The basic principle of the invention for detecting the magnetic field is as follows: in the magnetic field, the giant magnetostrictive film expands and contracts, thereby driving the optical fiber cantilever beam to bend, and the cavity length of the Fabry-Perot cavity changes accordingly. The modulated light emitted by the laser light source is coupled into the optical fiber, enters the Fabry-Perot cavity, returns along the original path after being reflected in the Fabry-Perot cavity, meets and interferes, and is finally received by the photodetector ,As shown in Figure 3. The greater the magnetic field strength, the greater the shrinkage of the giant magnetostrictive material, the greater the deflection of the fiber cantilever beam, and the longer the cavity length of the Fabry-Perot resonator, so the interference output signal received by the photodetector Corresponding changes also occurred. The magnitude of the external magnetic field can be obtained by signal modulation of the interference output signal received by the photodetector. Another principle of the invention for detecting the magnetic field: in the magnetic field, the giant magnetostrictive film stretches, thereby driving the optical fiber cantilever beam to bend, and the difference in the size of the external magnetic field causes the difference in the stretching degree of the giant magnetostrictive film. The modulated light emitted by the laser light source is coupled into the optical fiber and incident on the optical fiber cantilever beam. Due to the "double film thermal effect", the optical fiber cantilever beam has photothermal excitation resonance.
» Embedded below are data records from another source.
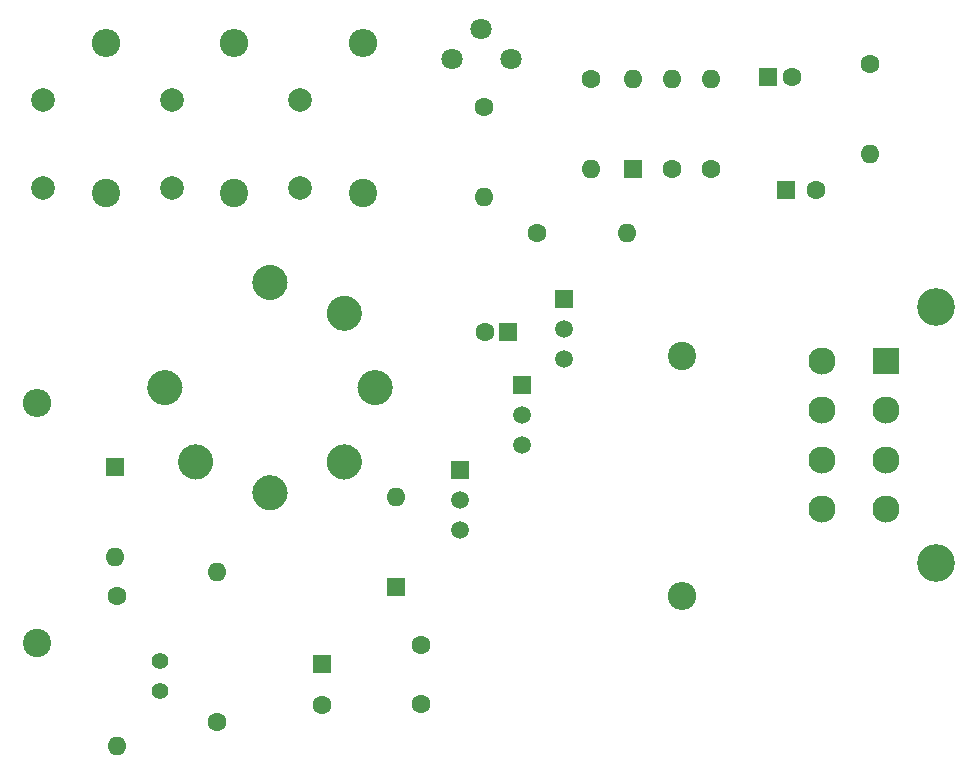
<source format=gbr>
%TF.GenerationSoftware,KiCad,Pcbnew,(5.1.12)-1*%
%TF.CreationDate,2022-10-14T12:22:32-06:00*%
%TF.ProjectId,SE30-Grayscale,53453330-2d47-4726-9179-7363616c652e,rev?*%
%TF.SameCoordinates,Original*%
%TF.FileFunction,Soldermask,Bot*%
%TF.FilePolarity,Negative*%
%FSLAX46Y46*%
G04 Gerber Fmt 4.6, Leading zero omitted, Abs format (unit mm)*
G04 Created by KiCad (PCBNEW (5.1.12)-1) date 2022-10-14 12:22:32*
%MOMM*%
%LPD*%
G01*
G04 APERTURE LIST*
%ADD10R,1.500000X1.500000*%
%ADD11C,1.500000*%
%ADD12R,2.300000X2.300000*%
%ADD13C,2.300000*%
%ADD14C,3.200001*%
%ADD15C,1.800000*%
%ADD16O,2.400000X2.400000*%
%ADD17C,2.400000*%
%ADD18O,1.600000X1.600000*%
%ADD19C,1.600000*%
%ADD20R,1.600000X1.600000*%
%ADD21C,1.400000*%
%ADD22C,2.000000*%
G04 APERTURE END LIST*
D10*
%TO.C,Q2*%
X143002000Y-90678000D03*
D11*
X143002000Y-95758000D03*
X143002000Y-93218000D03*
%TD*%
D10*
%TO.C,Q1*%
X148209000Y-83439000D03*
D11*
X148209000Y-88519000D03*
X148209000Y-85979000D03*
%TD*%
D12*
%TO.C,J1*%
X179070000Y-81407000D03*
D13*
X179070000Y-85606999D03*
X179070000Y-89806998D03*
X179070000Y-94006998D03*
X173570001Y-81407000D03*
X173570001Y-85606999D03*
X173570001Y-89806998D03*
X173570001Y-94006998D03*
D14*
X183269999Y-76907001D03*
X183269999Y-98506958D03*
%TD*%
%TO.C,V1*%
G36*
G01*
X134226910Y-88925590D02*
X134226910Y-88925590D01*
G75*
G02*
X134226910Y-91046910I-1060660J-1060660D01*
G01*
X134226910Y-91046910D01*
G75*
G02*
X132105590Y-91046910I-1060660J1060660D01*
G01*
X132105590Y-91046910D01*
G75*
G02*
X132105590Y-88925590I1060660J1060660D01*
G01*
X132105590Y-88925590D01*
G75*
G02*
X134226910Y-88925590I1060660J-1060660D01*
G01*
G37*
G36*
G01*
X136833660Y-82632340D02*
X136833660Y-82632340D01*
G75*
G02*
X136833660Y-84753660I-1060660J-1060660D01*
G01*
X136833660Y-84753660D01*
G75*
G02*
X134712340Y-84753660I-1060660J1060660D01*
G01*
X134712340Y-84753660D01*
G75*
G02*
X134712340Y-82632340I1060660J1060660D01*
G01*
X134712340Y-82632340D01*
G75*
G02*
X136833660Y-82632340I1060660J-1060660D01*
G01*
G37*
G36*
G01*
X134226910Y-76339090D02*
X134226910Y-76339090D01*
G75*
G02*
X134226910Y-78460410I-1060660J-1060660D01*
G01*
X134226910Y-78460410D01*
G75*
G02*
X132105590Y-78460410I-1060660J1060660D01*
G01*
X132105590Y-78460410D01*
G75*
G02*
X132105590Y-76339090I1060660J1060660D01*
G01*
X132105590Y-76339090D01*
G75*
G02*
X134226910Y-76339090I1060660J-1060660D01*
G01*
G37*
G36*
G01*
X127933660Y-73732340D02*
X127933660Y-73732340D01*
G75*
G02*
X127933660Y-75853660I-1060660J-1060660D01*
G01*
X127933660Y-75853660D01*
G75*
G02*
X125812340Y-75853660I-1060660J1060660D01*
G01*
X125812340Y-75853660D01*
G75*
G02*
X125812340Y-73732340I1060660J1060660D01*
G01*
X125812340Y-73732340D01*
G75*
G02*
X127933660Y-73732340I1060660J-1060660D01*
G01*
G37*
G36*
G01*
X119033660Y-82632340D02*
X119033660Y-82632340D01*
G75*
G02*
X119033660Y-84753660I-1060660J-1060660D01*
G01*
X119033660Y-84753660D01*
G75*
G02*
X116912340Y-84753660I-1060660J1060660D01*
G01*
X116912340Y-84753660D01*
G75*
G02*
X116912340Y-82632340I1060660J1060660D01*
G01*
X116912340Y-82632340D01*
G75*
G02*
X119033660Y-82632340I1060660J-1060660D01*
G01*
G37*
G36*
G01*
X121640410Y-88925590D02*
X121640410Y-88925590D01*
G75*
G02*
X121640410Y-91046910I-1060660J-1060660D01*
G01*
X121640410Y-91046910D01*
G75*
G02*
X119519090Y-91046910I-1060660J1060660D01*
G01*
X119519090Y-91046910D01*
G75*
G02*
X119519090Y-88925590I1060660J1060660D01*
G01*
X119519090Y-88925590D01*
G75*
G02*
X121640410Y-88925590I1060660J-1060660D01*
G01*
G37*
G36*
G01*
X127933660Y-91532340D02*
X127933660Y-91532340D01*
G75*
G02*
X127933660Y-93653660I-1060660J-1060660D01*
G01*
X127933660Y-93653660D01*
G75*
G02*
X125812340Y-93653660I-1060660J1060660D01*
G01*
X125812340Y-93653660D01*
G75*
G02*
X125812340Y-91532340I1060660J1060660D01*
G01*
X125812340Y-91532340D01*
G75*
G02*
X127933660Y-91532340I1060660J-1060660D01*
G01*
G37*
%TD*%
D15*
%TO.C,RV1*%
X147280000Y-55840000D03*
X142280000Y-55840000D03*
X144780000Y-53340000D03*
%TD*%
D16*
%TO.C,R11*%
X123825000Y-54483000D03*
D17*
X123825000Y-67183000D03*
%TD*%
D16*
%TO.C,R10*%
X134747000Y-54483000D03*
D17*
X134747000Y-67183000D03*
%TD*%
D16*
%TO.C,R9*%
X113030000Y-54483000D03*
D17*
X113030000Y-67183000D03*
%TD*%
D18*
%TO.C,R8*%
X145034000Y-67564000D03*
D19*
X145034000Y-59944000D03*
%TD*%
D18*
%TO.C,R7*%
X160909000Y-57531000D03*
D19*
X160909000Y-65151000D03*
%TD*%
D18*
%TO.C,R6*%
X157099000Y-70612000D03*
D19*
X149479000Y-70612000D03*
%TD*%
D18*
%TO.C,R5*%
X164211000Y-57531000D03*
D19*
X164211000Y-65151000D03*
%TD*%
D18*
%TO.C,R4*%
X177673000Y-63881000D03*
D19*
X177673000Y-56261000D03*
%TD*%
D18*
%TO.C,R3*%
X154051000Y-65151000D03*
D19*
X154051000Y-57531000D03*
%TD*%
D16*
%TO.C,R2*%
X107188000Y-84963000D03*
D17*
X107188000Y-105283000D03*
%TD*%
D16*
%TO.C,R1*%
X161798000Y-101346000D03*
D17*
X161798000Y-81026000D03*
%TD*%
D10*
%TO.C,Q3*%
X151765000Y-76200000D03*
D11*
X151765000Y-81280000D03*
X151765000Y-78740000D03*
%TD*%
D18*
%TO.C,L2*%
X122428000Y-99314000D03*
D19*
X122428000Y-112014000D03*
%TD*%
D18*
%TO.C,L1*%
X113919000Y-114046000D03*
D19*
X113919000Y-101346000D03*
%TD*%
D18*
%TO.C,D3*%
X137541000Y-92964000D03*
D20*
X137541000Y-100584000D03*
%TD*%
D18*
%TO.C,D2*%
X157607000Y-57531000D03*
D20*
X157607000Y-65151000D03*
%TD*%
D18*
%TO.C,D1*%
X113792000Y-98044000D03*
D20*
X113792000Y-90424000D03*
%TD*%
D19*
%TO.C,C9*%
X131318000Y-110561000D03*
D20*
X131318000Y-107061000D03*
%TD*%
D19*
%TO.C,C8*%
X171037000Y-57404000D03*
D20*
X169037000Y-57404000D03*
%TD*%
D21*
%TO.C,C7*%
X117602000Y-106847000D03*
X117602000Y-109347000D03*
%TD*%
D19*
%TO.C,C6*%
X139700000Y-105490000D03*
X139700000Y-110490000D03*
%TD*%
%TO.C,C5*%
X145066000Y-78994000D03*
D20*
X147066000Y-78994000D03*
%TD*%
D19*
%TO.C,C4*%
X173061000Y-66929000D03*
D20*
X170561000Y-66929000D03*
%TD*%
D22*
%TO.C,C3*%
X129413000Y-66809000D03*
X129413000Y-59309000D03*
%TD*%
%TO.C,C2*%
X118618000Y-66809000D03*
X118618000Y-59309000D03*
%TD*%
%TO.C,C1*%
X107696000Y-66809000D03*
X107696000Y-59309000D03*
%TD*%
M02*

</source>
In the magnetic field, the giant magnetostrictive film stretches and changes the fiber cantilever The degree of deflection of the beam will change the resonant frequency of the fiber optic cantilever beam, and the frequency of the reflected signal received by the photodetector will change, so the magnitude of the external magnetic field can be obtained.

Claims (3)

1. a kind of optic fibre cantilev magnetic field sensing based on giant magnetostrictive thin film is popped one's head in, including：Optical fiber, clamped end, Optic fibre cantilev, chromium metal film, giant magnetostrictive thin film.Optic fibre cantilev is located at fiber end face, is formed Optical fiber integration, optic fibre cantilev is connected with fiber end face by clamped end, optic fibre cantilev and optical fiber end Face constitutes Fabry-Perot cavity, and optic fibre cantilev outer surface successively stretch by chrome-plated metal film and super mangneto Contracting film.

2. the optical fiber cantilever beam length described in is 105 μm -115 μm, and width is 15 μm -30 μm, and thickness is 3 μm -5 μm, clamped end length is 10 μm -20 μm, the width phase of clamped end width and optic fibre cantilev Together.

3. the chromium metal film and giant magnetostrictive thin film described in is plated in successively the outer surface of optic fibre cantilev, chromium metal film Thickness is 50nm, and Giant magnetostrictive thin film is TbDyFe materials, and thickness is 1 μm -1.5 μm.